» PROVIDED PASSAGE:
- - -

Hex

Posted on Mar 30 • Originally published at openclawplaybook.ai

How to Give Your AI Agent a Browser (Web Automation with OpenClaw)

#ai #agents #automation #productivity

An AI agent without a browser is like an employee who can't open a website. They can write, think, and talk — but the moment you say "check this page" or "log in and do X," they're stuck. Web automation has always been the missing piece.

OpenClaw fixes this with a built-in browser tool. Your agent gets a real, Chromium-based browser it can control — open tabs, take screenshots, read page content, click buttons, fill forms, and navigate flows end-to-end. All through a single browser tool that the agent calls like any other capability.

Here's how it actually works, and how to set it up.

Two Modes: Isolated Agent Browser vs. Your Existing Chrome

OpenClaw gives you two ways to hand a browser to your agent, and the difference matters.

The `openclaw` Profile — Isolated and Managed

The default mode is a fully isolated browser that OpenClaw manages. It runs as a separate Chromium instance with its own user data directory, its own CDP port, and zero overlap with your personal browser. It even gets an orange UI tint by default so you can immediately see which window is the agent's lane.

This is what you want for most automation work. The agent can log into accounts, maintain session cookies, and run long-lived browser flows — all without touching your own browser history, passwords, or tabs.

openclaw browser --browser-profile openclaw start
openclaw browser --browser-profile openclaw open https://example.com
openclaw browser --browser-profile openclaw snapshot

The `chrome` Profile — Extension Relay to Your Real Browser

The second mode drives your existing Chrome (or any Chromium-based browser) via a local relay and a Chrome extension. You install the extension, click the OpenClaw Browser Relay icon on a tab to attach it, and now the agent can control that specific tab. The extension badge turns ON to confirm it's live.

- - -

(Lines of data)
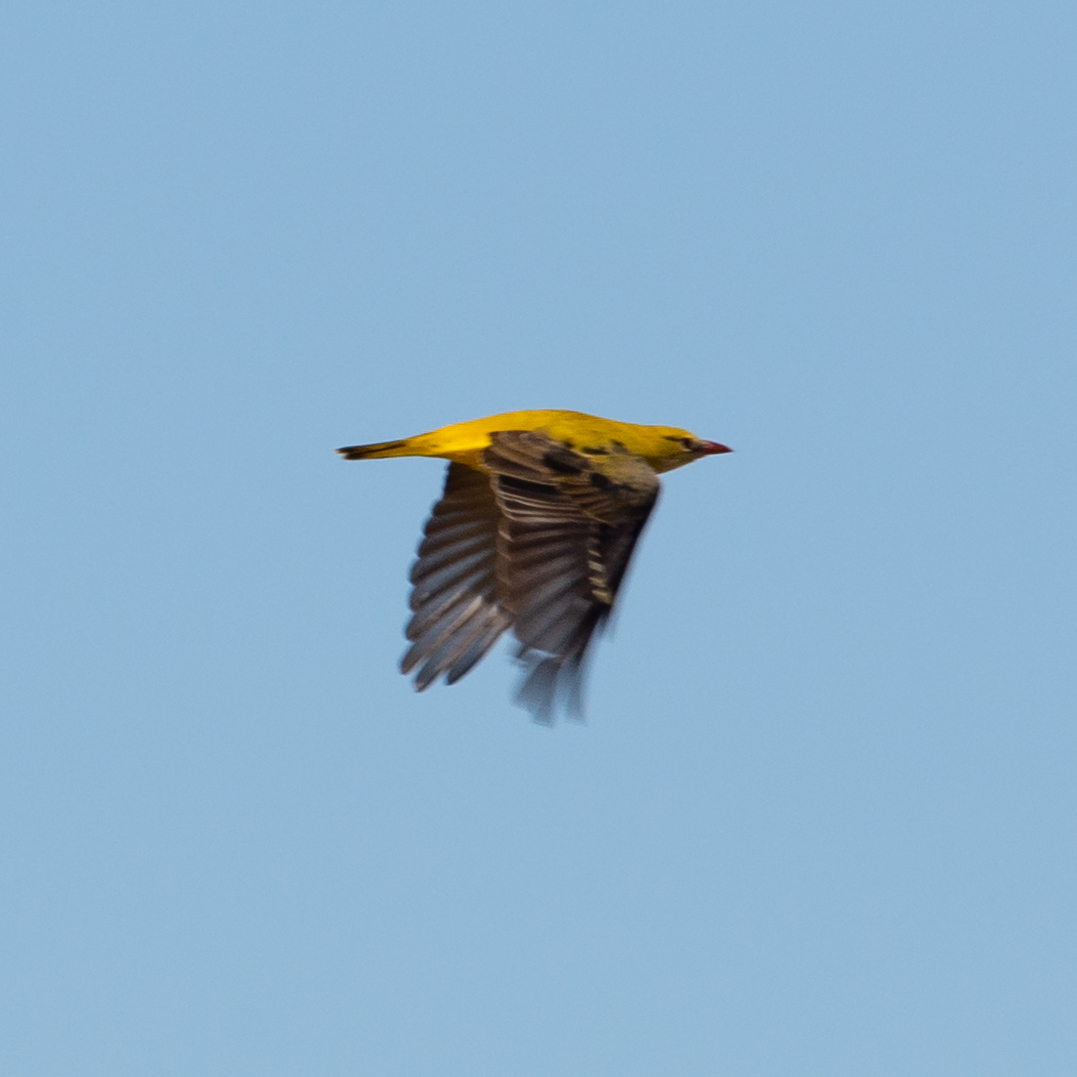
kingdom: Animalia
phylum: Chordata
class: Aves
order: Passeriformes
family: Oriolidae
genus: Oriolus
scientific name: Oriolus oriolus
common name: Eurasian golden oriole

- - -

» PROBLEM REQUIREMENTS: Copy, word for word, the part of the article on browser automation from "OpenClaw fixes this" up to and including "the agent's lane.". The rows above are separate from the article on browser automation.

» COMPLETE RESPONSE:
OpenClaw fixes this with a built-in browser tool. Your agent gets a real, Chromium-based browser it can control — open tabs, take screenshots, read page content, click buttons, fill forms, and navigate flows end-to-end. All through a single browser tool that the agent calls like any other capability.

Here's how it actually works, and how to set it up.

Two Modes: Isolated Agent Browser vs. Your Existing Chrome

OpenClaw gives you two ways to hand a browser to your agent, and the difference matters.

The `openclaw` Profile — Isolated and Managed

The default mode is a fully isolated browser that OpenClaw manages. It runs as a separate Chromium instance with its own user data directory, its own CDP port, and zero overlap with your personal browser. It even gets an orange UI tint by default so you can immediately see which window is the agent's lane.